この中でパウエル議長は当面の金融政策について、「アメリカ経済が見通しのとおりに推移すれば、今の政策スタンスが適切だろう」と述べ、今の金融政策を当面維持する考えを示しました。
FRBは米中の貿易摩擦を受けて、景気を下支えするため去年夏から3度にわたって予防的な利下げを行ってきましたが、この日の証言はこうした金融緩和がなお景気を支えているとして、政策金利を当面据え置く方針を示したものです。

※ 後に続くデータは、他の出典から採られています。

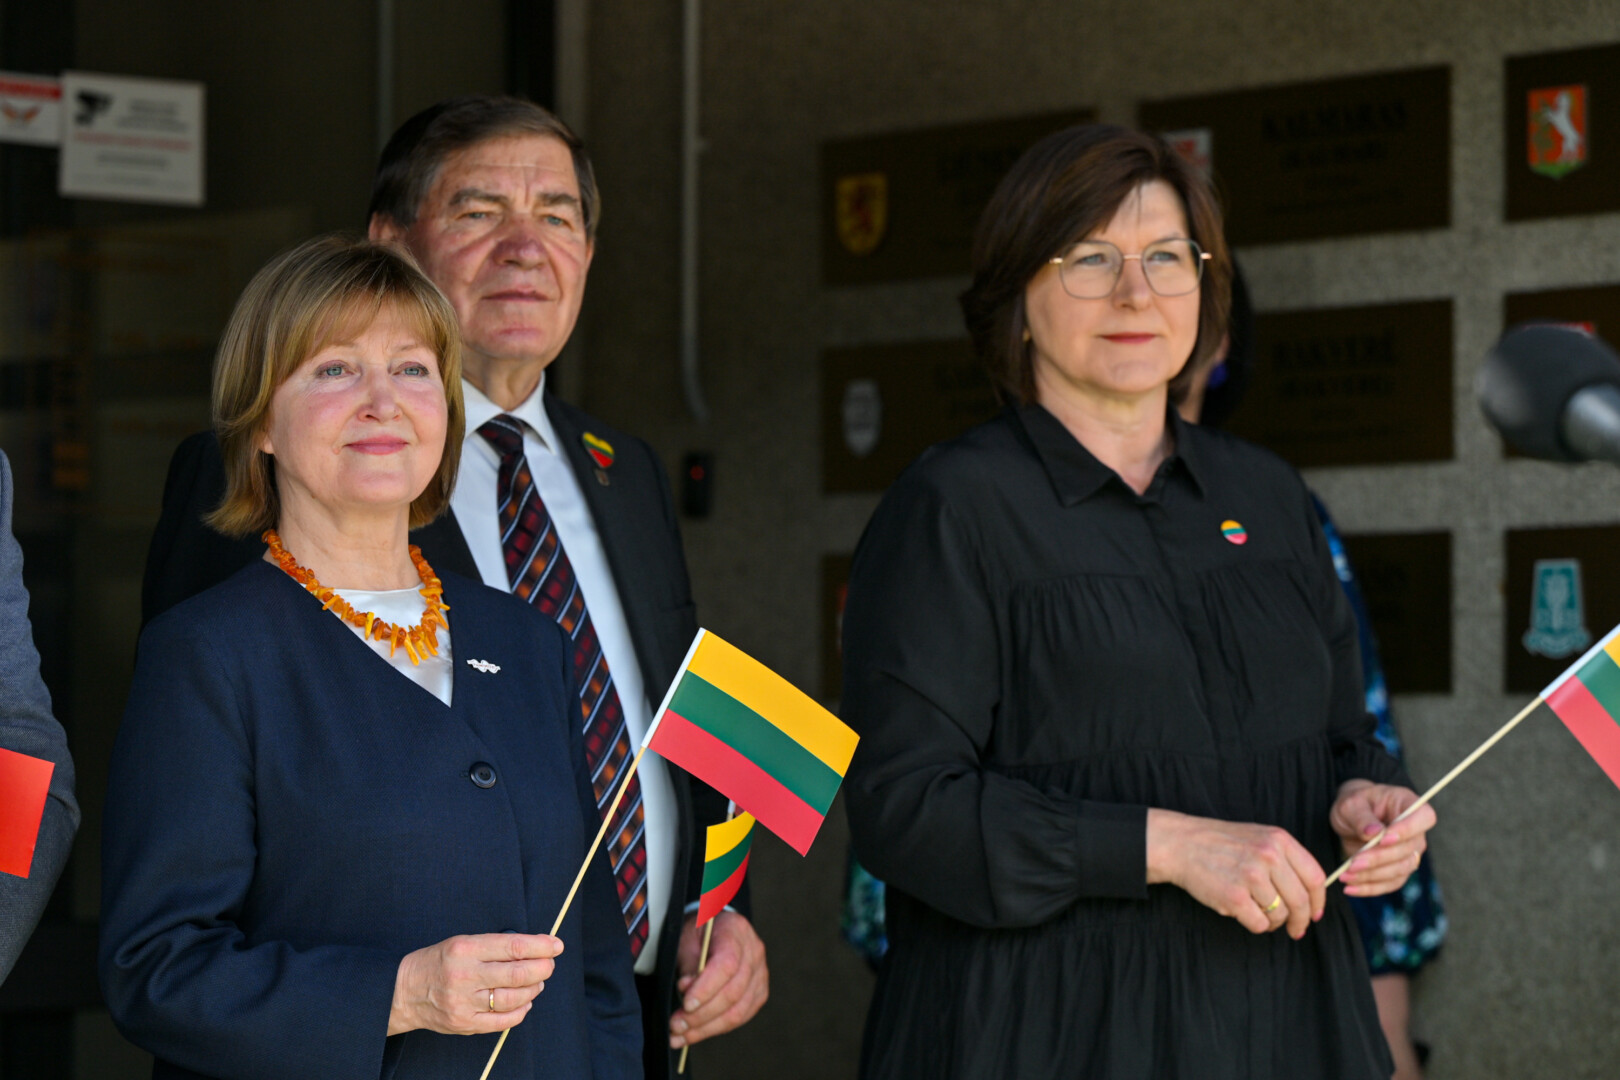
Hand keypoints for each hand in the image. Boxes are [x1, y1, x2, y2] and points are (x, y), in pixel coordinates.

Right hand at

一方でパウエル議長は先行きのリスクに関連して、「貿易に関する不透明さが少なくなった一方、特に新型コロナウイルスの影響を注視している。中国経済を混乱させるだけでなく、世界経済にも影響を与えるおそれがある」と述べ、事態を注意深く見ていく考えを示しました。
新型コロナウイルスの影響の広がりが懸念される一方で、ニューヨーク株式市場では「アメリカ経済への影響は今のところ限定的だ」などとして、ダウ平均株価などの主要な株価指数はいずれも最高値の水準で推移しています。